==== Exercise input

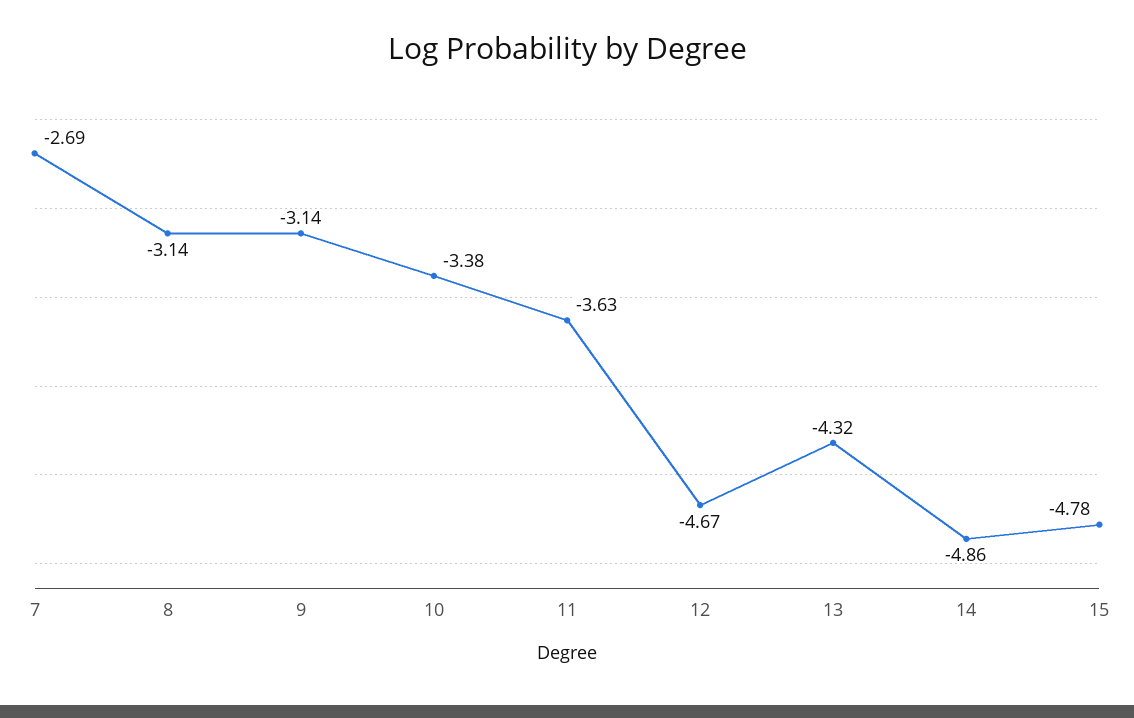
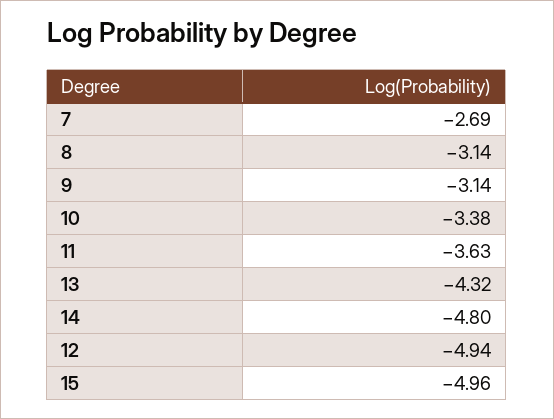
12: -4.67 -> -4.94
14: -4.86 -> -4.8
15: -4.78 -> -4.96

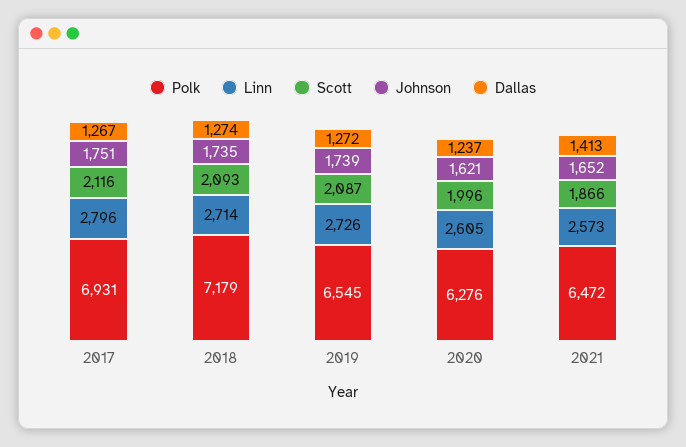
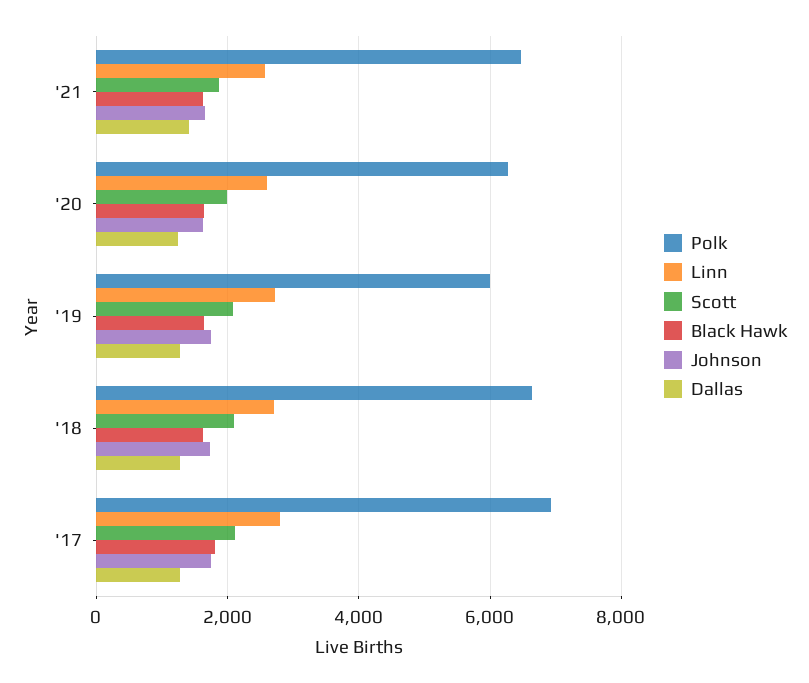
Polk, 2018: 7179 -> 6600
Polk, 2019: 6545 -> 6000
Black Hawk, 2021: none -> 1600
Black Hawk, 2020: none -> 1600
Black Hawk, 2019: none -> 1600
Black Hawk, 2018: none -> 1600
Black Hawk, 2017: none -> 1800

========

- _What to do_: The whole listing, pictures excluded, should be output exactly.

- _Result of the task_:
12: -4.67 -> -4.94
14: -4.86 -> -4.8
15: -4.78 -> -4.96

Polk, 2018: 7179 -> 6600
Polk, 2019: 6545 -> 6000
Black Hawk, 2021: none -> 1600
Black Hawk, 2020: none -> 1600
Black Hawk, 2019: none -> 1600
Black Hawk, 2018: none -> 1600
Black Hawk, 2017: none -> 1800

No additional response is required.